**TASK STATEMENT**
Where the records below reach the line containing "line: (368, 271) -> (262, 184), removed", start transcribing, and end with the line containing "text: (61, 485) -> (21, 383), 303 -> 309", exactly and with nothing else added.

**DATA**
====
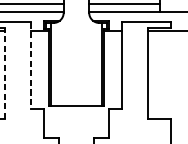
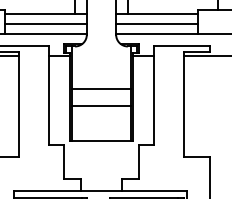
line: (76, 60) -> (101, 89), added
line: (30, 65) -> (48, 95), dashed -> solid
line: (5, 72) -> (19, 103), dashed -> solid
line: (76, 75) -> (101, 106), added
====
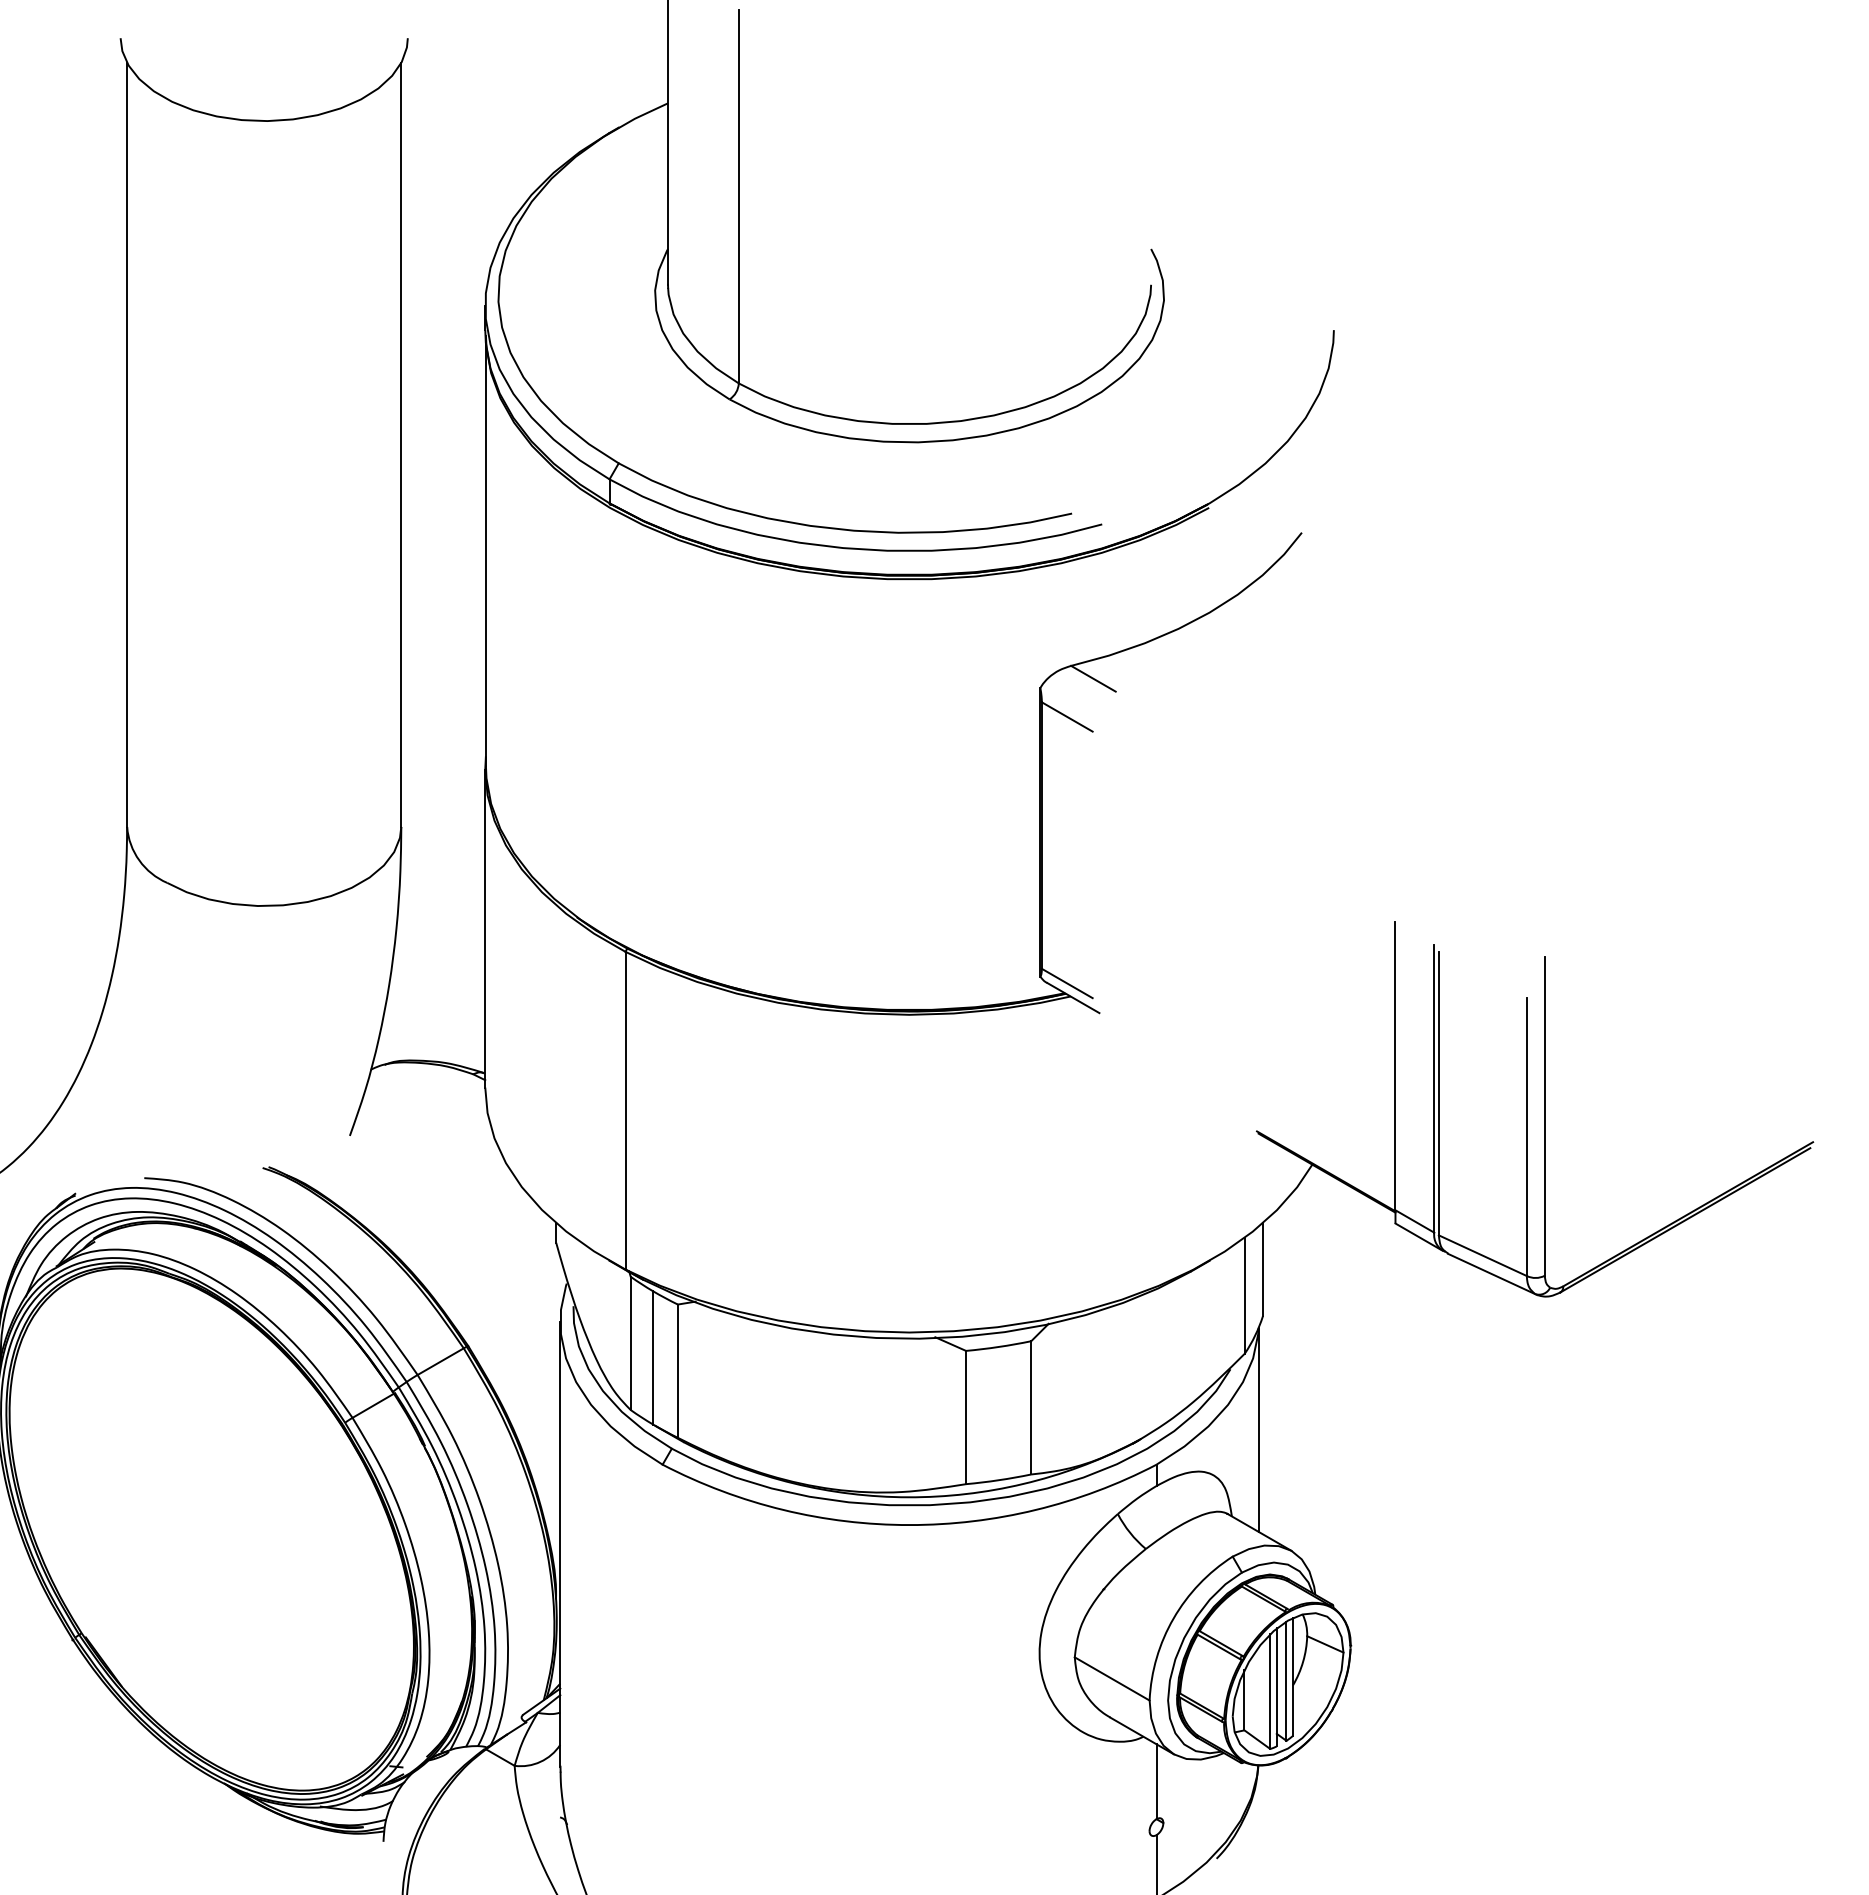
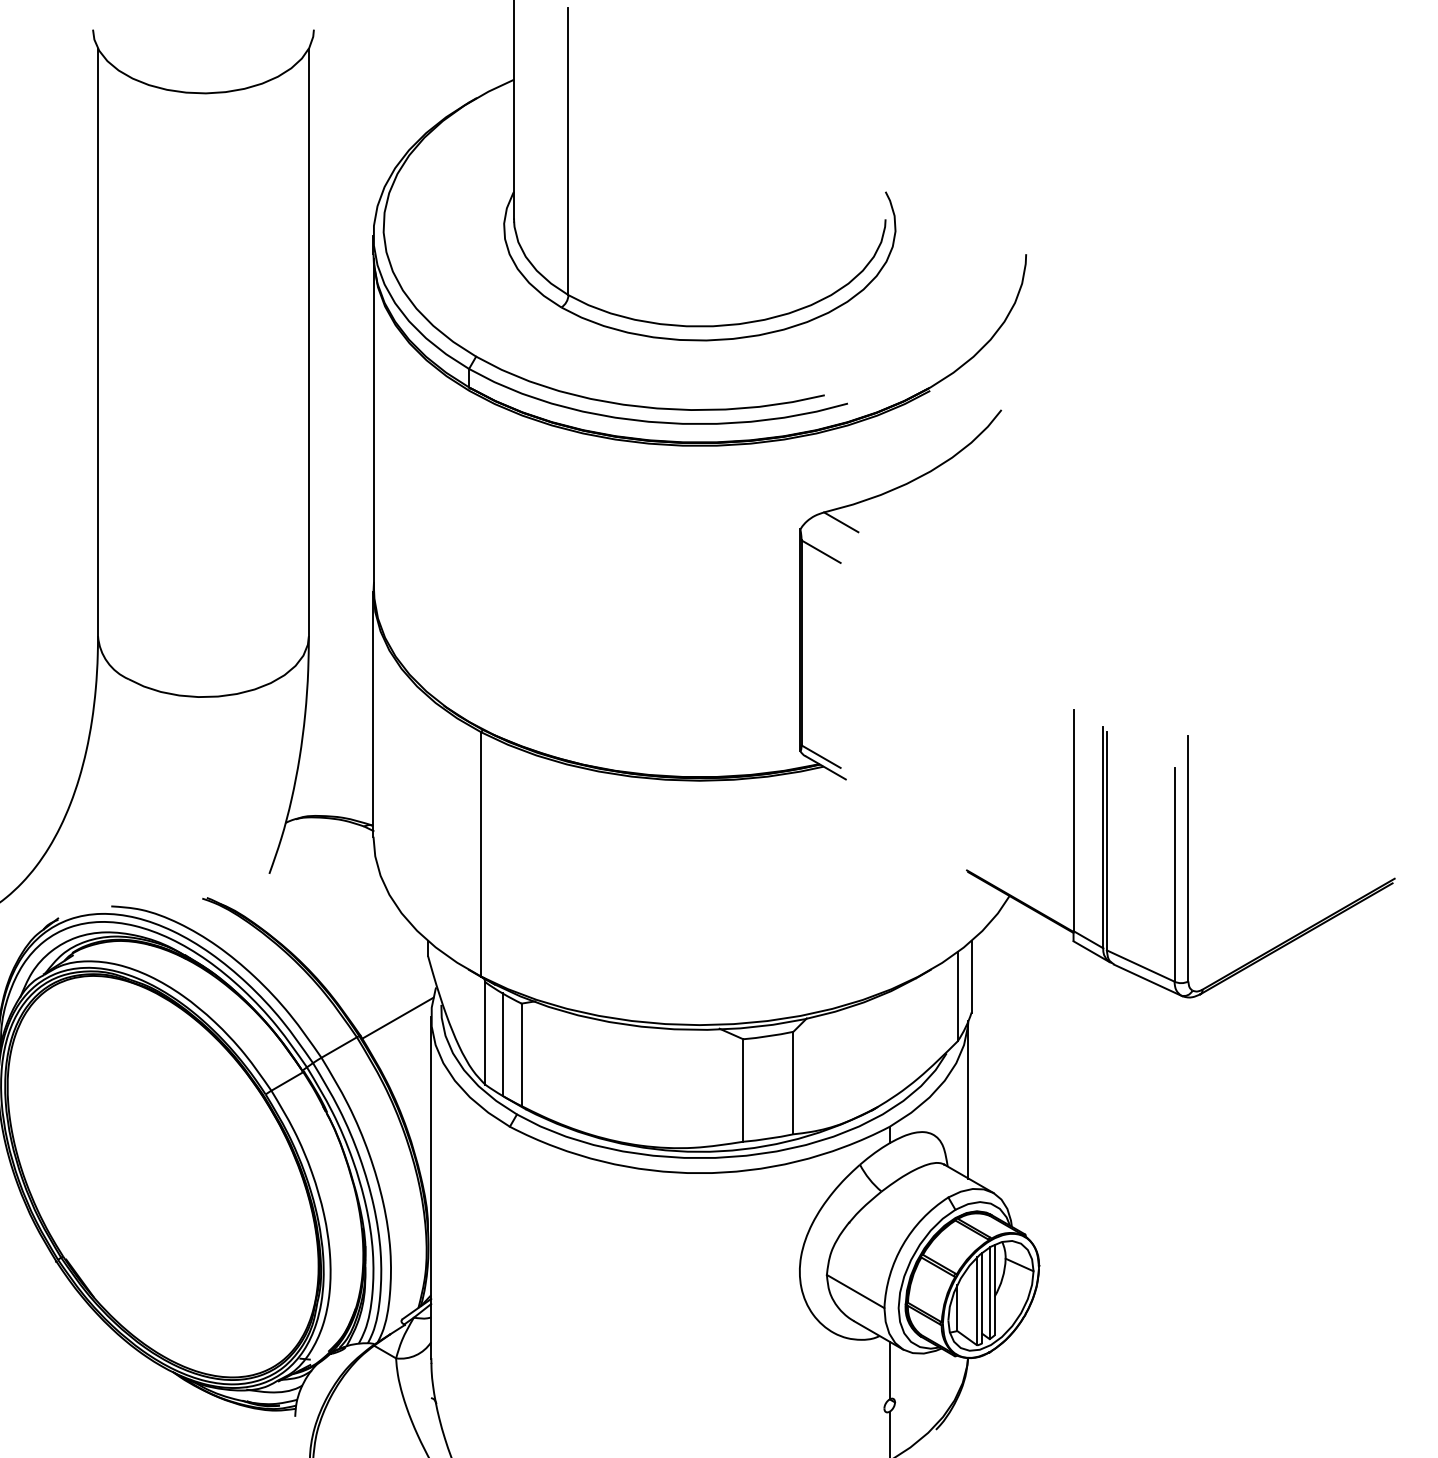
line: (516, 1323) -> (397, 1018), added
====
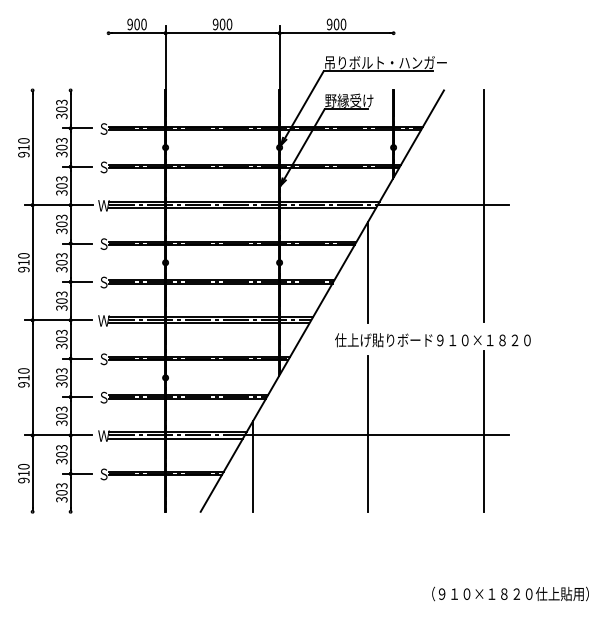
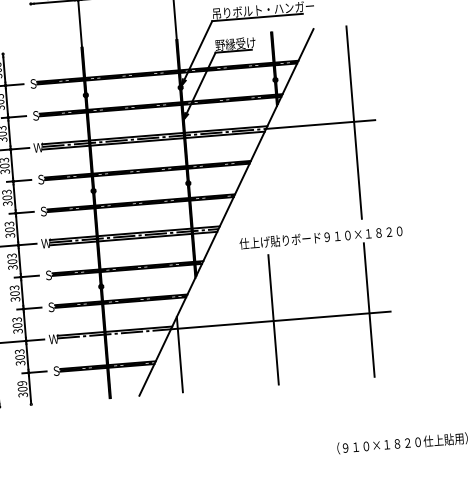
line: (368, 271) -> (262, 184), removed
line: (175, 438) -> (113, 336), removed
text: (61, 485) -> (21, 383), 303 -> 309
====
**RESPONSE**
line: (368, 271) -> (262, 184), removed
line: (175, 438) -> (113, 336), removed
text: (61, 485) -> (21, 383), 303 -> 309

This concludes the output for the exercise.